2017年07月29日

日本国債について

前からずっと疑問に思っていたことがあって、それは日銀の保有国債の行方についてである。
日銀のサイトで貸借対照表を確認してみると、平成29年3月期(28年度)では日銀の総資産は4,900,893億円(要するに490兆円)になっている。
一年前に比べて85兆円増加している。

資産の中で一番大きいのが言うまでもなく「国債」で、3,491,955億円(要するに349兆円)である。
ちなみにそのうちの長期国債(10年以上)は3,018,986億円(要するに302兆円)。

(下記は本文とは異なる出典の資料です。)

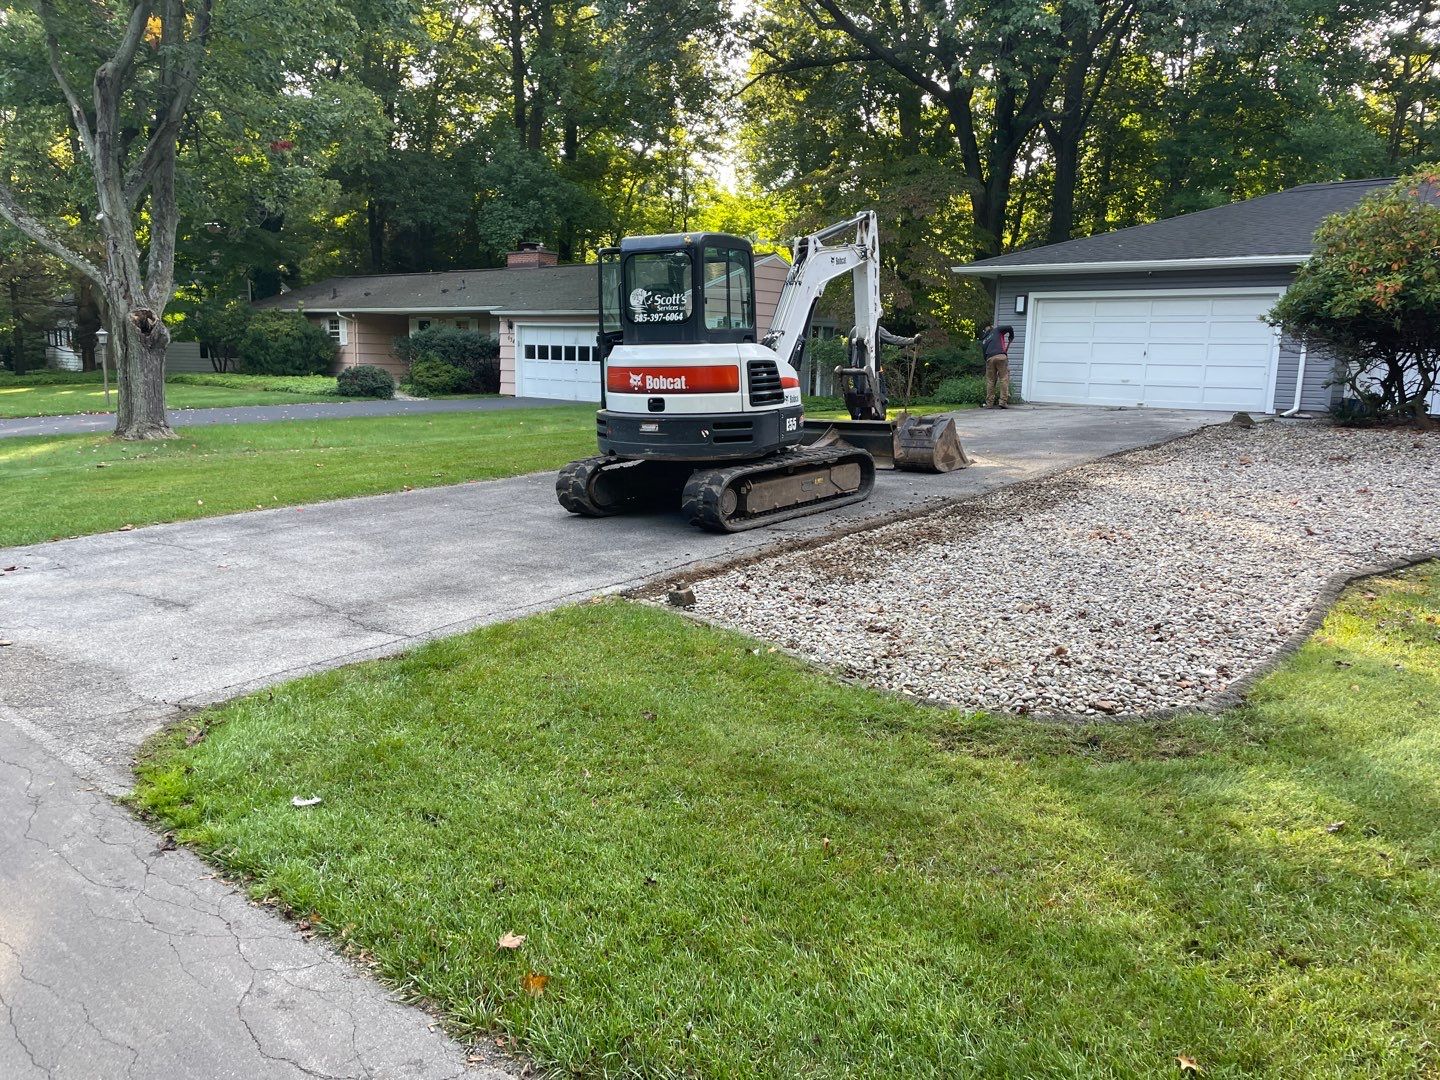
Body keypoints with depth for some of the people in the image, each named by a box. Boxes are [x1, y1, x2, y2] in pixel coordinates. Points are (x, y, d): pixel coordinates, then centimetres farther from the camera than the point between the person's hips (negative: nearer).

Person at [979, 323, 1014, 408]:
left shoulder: (983, 341, 27)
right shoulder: (996, 330, 20)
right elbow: (1010, 328, 8)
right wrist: (1011, 337, 25)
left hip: (990, 359, 3)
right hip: (1001, 356, -3)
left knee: (990, 381, 9)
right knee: (1004, 379, 1)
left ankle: (989, 403, 9)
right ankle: (1003, 402, -5)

ある議論によると、このおよそ350兆円の国債が日銀と日本政府の連結決算で相殺されて消えて無くなると言う。
日銀は政府が55%を出資している政府の子会社であるから、日銀・政府の資産・負債項目が相殺できるというのはいちおう理屈に合っている感じがする。

しかしそうなると、政府は日銀が引き受けることを前提に無限に国債が発行できることになる。
国債の日銀直接引受は財政法により禁止されている。
だから日銀は市場を通じて銀行から国債を買っている。
したがって、銀行が何かの理由(例えば国債価格暴落など)で国債を買わなくなると日銀は国債の「間接」引き受けができなくなり、そうなるとそこで日本政府はそれ以上借金ができなくなる。

話を少し元に戻す。
政府・日銀の連結で国債が相殺できると言うが、では実際に日銀が国債の債権放棄を実行したらどうなるのか。
これについてはネットで調べても本を読んでもどこにもズバリこうなる、という明瞭な答えが書いていない。
だからあてずっぽの推測をしてみる。

日銀が保有する349兆円の国債、日本政府の借金を債権放棄した場合。
3月末時点で日本政府の借金は1,071兆円あるのでそれが722兆円になる。
依然として多いがかなり減ることは減った。

しかし政府・日銀の連結バランスシートは債権放棄前と寸分変わらない。
損益的にも利払いの「行って来い」が無くなるだけなので変わらないはずだ。
問題はここでインフレになるかどうかだ。
一定水準以上のインフレになった場合、いわゆる「インフレ税」による国民負担が生じる。
日銀券は350兆円分の裏付け資産を失うのでその分のインフレになるのではないか。
ものの道理としてはこれが自然の流れのように思えてしょうがない。

さらに少し方向を変えて、日銀が今持っている国債を売却し始めたらどうなるか。
売却規模にもよるだろうけれど、日銀は現在年間60兆円国債を買い進めており(昨年まで80兆円だった)、それを止めるだけでもかなりの影響がありそうだ。
まず国債価格が下がる、言い換えると金利が上がる。
そしてインフレになる。

問題は、インフレ傾向に振れた時に日銀がそれに適切にブレーキがかけられるかどうかだ。
ブレーキが失敗して高率のインフレが生じるとやはり「インフレ税」により国民は窮乏化する。

ただしインフレの良いところは、これによって政府の借金が減ることである。
いずれにしても、政府の借金は国債という名の未来の税金か、物価上昇による「インフレ税」か、あるいは消費増税などなどによる直接の税金、そのいずれかによって弁済されるほかないのではないか、というのが、あんまり面白くもなんともないがわたしの当面の結論である。